Exercise —
Some lines below hold "movimiento". Pick them out and copy them.

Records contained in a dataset
====

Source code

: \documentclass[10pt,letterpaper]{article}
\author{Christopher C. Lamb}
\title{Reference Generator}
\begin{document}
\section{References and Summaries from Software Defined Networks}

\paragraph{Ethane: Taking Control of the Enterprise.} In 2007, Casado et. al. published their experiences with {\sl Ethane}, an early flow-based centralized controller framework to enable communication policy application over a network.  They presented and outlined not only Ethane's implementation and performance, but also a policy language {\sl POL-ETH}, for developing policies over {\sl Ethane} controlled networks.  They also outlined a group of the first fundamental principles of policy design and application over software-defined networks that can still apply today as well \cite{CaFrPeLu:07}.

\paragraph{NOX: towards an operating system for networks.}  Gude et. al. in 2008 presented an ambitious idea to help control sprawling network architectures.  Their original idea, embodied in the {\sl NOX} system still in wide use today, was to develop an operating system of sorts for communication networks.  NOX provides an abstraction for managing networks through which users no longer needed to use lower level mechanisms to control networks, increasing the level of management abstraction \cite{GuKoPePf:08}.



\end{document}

====

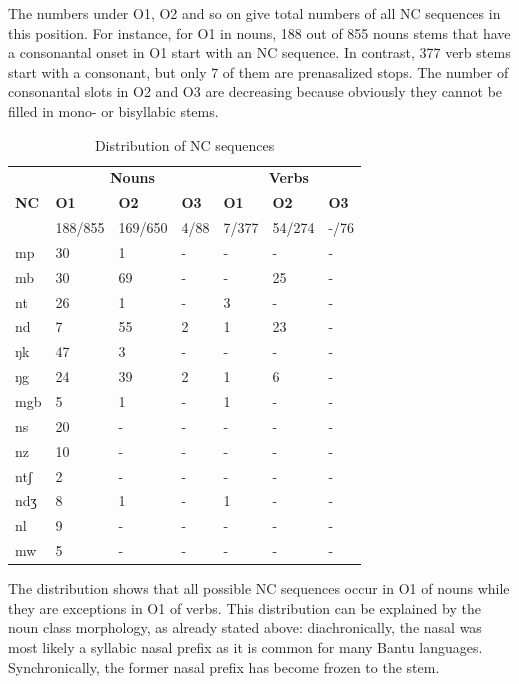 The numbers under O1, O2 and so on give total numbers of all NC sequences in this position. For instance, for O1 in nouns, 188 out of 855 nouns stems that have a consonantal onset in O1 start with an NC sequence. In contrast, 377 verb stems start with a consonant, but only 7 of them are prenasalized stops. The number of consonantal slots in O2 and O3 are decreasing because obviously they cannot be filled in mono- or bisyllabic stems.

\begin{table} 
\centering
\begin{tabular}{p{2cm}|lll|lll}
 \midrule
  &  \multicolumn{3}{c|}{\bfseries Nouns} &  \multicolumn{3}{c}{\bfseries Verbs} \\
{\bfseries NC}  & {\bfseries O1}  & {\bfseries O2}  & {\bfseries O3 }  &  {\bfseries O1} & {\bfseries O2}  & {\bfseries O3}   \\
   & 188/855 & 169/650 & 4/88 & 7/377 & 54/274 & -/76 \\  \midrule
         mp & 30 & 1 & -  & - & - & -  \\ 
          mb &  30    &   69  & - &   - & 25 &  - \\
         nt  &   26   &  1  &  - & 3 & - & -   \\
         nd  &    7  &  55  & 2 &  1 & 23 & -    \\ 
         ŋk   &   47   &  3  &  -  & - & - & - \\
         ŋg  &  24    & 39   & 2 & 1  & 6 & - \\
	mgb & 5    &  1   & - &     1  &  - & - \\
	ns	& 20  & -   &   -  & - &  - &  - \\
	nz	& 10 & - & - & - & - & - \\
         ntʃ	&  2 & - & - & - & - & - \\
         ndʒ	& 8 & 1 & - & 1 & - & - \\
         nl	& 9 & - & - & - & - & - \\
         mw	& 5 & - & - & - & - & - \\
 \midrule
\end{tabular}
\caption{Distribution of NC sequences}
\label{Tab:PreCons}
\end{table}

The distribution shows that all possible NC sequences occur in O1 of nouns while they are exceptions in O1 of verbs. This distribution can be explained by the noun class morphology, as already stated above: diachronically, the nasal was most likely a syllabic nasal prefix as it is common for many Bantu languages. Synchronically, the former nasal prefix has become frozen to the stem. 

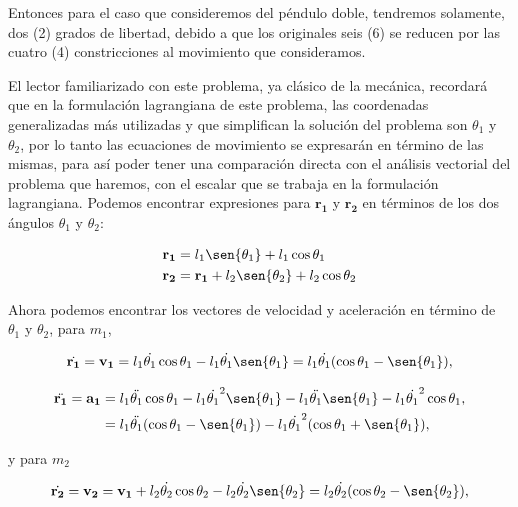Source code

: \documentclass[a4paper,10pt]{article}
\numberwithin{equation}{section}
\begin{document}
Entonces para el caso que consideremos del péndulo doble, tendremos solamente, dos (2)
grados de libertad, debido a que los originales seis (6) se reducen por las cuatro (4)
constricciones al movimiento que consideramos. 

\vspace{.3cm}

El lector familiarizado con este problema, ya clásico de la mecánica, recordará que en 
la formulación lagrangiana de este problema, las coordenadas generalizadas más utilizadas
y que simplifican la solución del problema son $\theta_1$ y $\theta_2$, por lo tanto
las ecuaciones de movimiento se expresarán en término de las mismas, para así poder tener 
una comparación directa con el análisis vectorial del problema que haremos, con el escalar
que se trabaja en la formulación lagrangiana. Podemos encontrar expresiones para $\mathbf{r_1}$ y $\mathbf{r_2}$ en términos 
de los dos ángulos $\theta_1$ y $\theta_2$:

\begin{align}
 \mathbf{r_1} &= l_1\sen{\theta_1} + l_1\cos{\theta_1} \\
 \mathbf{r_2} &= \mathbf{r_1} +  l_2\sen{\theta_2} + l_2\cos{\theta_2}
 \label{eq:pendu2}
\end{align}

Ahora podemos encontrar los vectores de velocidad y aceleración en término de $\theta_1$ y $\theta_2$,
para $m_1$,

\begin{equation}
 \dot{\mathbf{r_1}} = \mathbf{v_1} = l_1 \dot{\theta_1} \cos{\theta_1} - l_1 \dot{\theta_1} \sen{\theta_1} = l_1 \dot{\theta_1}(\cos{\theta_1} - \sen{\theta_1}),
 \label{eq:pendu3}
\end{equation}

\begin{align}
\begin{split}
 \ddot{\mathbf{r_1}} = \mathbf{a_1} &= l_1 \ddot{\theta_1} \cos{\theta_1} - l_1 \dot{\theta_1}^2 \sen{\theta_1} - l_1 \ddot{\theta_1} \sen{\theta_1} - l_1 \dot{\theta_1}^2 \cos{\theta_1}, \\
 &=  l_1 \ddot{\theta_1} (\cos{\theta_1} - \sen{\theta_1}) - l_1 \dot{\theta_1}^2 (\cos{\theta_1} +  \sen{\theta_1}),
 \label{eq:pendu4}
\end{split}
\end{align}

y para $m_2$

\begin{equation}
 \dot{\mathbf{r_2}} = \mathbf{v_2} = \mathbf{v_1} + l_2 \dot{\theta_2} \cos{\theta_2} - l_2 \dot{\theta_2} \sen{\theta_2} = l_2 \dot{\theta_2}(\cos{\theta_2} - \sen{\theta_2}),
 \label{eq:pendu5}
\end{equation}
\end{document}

====

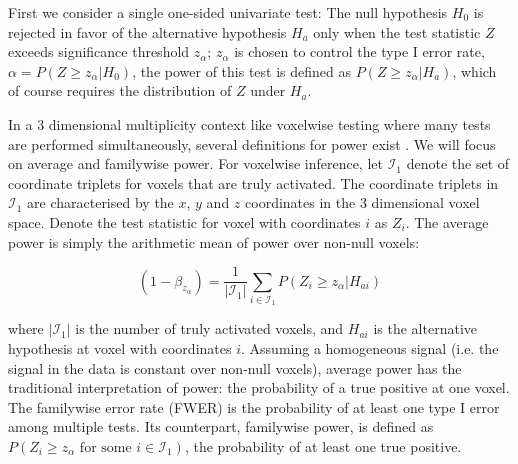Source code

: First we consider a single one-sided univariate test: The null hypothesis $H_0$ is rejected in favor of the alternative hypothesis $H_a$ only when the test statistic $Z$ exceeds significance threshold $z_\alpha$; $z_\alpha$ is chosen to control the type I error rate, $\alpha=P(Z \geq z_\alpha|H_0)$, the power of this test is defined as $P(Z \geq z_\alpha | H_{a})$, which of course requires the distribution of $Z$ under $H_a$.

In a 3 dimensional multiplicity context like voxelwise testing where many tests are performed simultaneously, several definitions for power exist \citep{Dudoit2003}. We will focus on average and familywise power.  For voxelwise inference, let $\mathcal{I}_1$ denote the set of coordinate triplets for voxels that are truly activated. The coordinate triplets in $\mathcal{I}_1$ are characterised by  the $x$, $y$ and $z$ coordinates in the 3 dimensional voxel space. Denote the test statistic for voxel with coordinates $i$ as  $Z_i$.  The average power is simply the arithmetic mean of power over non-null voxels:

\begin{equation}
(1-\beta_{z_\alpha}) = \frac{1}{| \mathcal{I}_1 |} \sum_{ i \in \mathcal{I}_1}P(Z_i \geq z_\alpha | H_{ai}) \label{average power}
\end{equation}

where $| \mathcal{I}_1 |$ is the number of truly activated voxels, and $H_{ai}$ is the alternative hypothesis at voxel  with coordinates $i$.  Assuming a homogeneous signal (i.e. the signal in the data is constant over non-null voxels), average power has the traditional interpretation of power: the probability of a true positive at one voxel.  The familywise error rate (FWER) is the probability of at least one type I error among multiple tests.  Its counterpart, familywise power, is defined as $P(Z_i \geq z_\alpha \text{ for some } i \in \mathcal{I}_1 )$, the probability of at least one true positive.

====

Completed exercise —
constricciones al movimiento que consideramos. 
las ecuaciones de movimiento se expresarán en término de las mismas, para así poder tener 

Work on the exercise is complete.